“Ecco, noi abbiamo lasciato tutto e ti abbiamo seguito” Mc10,28

 

La domanda di Pietro può, a prima vista, sembrare seguire la logica del dare e avere; ma solo in apparenza! La domanda in realtà è molto più profonda e  radicata nell’umanità. Essa corrisponde al bisogno vitale di una risposta e di un senso. Perché l’uomo ha bisogno di sicurezza, di risposte sicure. Non è possibile abbandonarsi immediatamente e totalmente all’amore: ci si arriva dopo fasi di arresto, di ribellione  e perfino di odio. Più passa il tempo, e più le domande scavano dentro di noi; la ricerca di una risposta definitiva si fa pressante. Lo slancio iniziale del cuore, per quanto sia sincero, è ancora fragile. Ha bisogno di tempo. Solo dopo un cammino, a volte lungo, a volte faticoso, si avanza fino ad abbandonarsi totalmente.

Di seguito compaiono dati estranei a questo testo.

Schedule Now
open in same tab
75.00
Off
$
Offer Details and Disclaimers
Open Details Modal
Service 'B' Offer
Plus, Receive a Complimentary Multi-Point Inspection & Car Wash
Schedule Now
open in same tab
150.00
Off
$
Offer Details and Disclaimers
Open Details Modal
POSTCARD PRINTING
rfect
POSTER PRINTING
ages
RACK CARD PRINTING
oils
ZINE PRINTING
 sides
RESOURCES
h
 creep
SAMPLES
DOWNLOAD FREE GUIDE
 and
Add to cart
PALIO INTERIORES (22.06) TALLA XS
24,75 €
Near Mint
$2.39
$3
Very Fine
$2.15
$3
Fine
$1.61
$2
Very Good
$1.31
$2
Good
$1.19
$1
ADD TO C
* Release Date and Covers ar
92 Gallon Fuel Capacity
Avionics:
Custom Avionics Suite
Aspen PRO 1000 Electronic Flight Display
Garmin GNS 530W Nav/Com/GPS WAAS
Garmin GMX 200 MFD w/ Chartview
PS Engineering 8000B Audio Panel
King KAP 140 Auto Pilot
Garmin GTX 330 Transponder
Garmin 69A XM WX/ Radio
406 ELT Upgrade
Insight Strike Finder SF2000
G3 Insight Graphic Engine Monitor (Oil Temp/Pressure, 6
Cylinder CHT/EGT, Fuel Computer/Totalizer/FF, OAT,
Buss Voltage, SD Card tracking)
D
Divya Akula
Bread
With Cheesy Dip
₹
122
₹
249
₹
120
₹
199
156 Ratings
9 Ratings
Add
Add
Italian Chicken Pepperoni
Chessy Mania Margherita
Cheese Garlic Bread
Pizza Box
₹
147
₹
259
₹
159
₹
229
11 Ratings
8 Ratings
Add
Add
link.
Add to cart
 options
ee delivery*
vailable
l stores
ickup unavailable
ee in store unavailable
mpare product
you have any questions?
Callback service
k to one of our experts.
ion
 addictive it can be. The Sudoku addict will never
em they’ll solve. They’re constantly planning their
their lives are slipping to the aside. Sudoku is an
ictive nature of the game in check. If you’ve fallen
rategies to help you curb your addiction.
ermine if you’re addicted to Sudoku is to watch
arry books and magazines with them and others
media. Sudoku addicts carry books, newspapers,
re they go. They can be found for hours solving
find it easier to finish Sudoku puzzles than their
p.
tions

E’ l’umanità ferita dal peccato. E allora, giunti alle soglie dell’amore di Dio, i “perché”, i “come” e i “che cosa”, non hanno più senso. Ma solo dopo essere passati per le domande più umane che il nostro essere riesce a elaborare. Il Vangelo è più umano di quello che possiamo immaginare. E’ una scuola di umanità … è umanità redenta!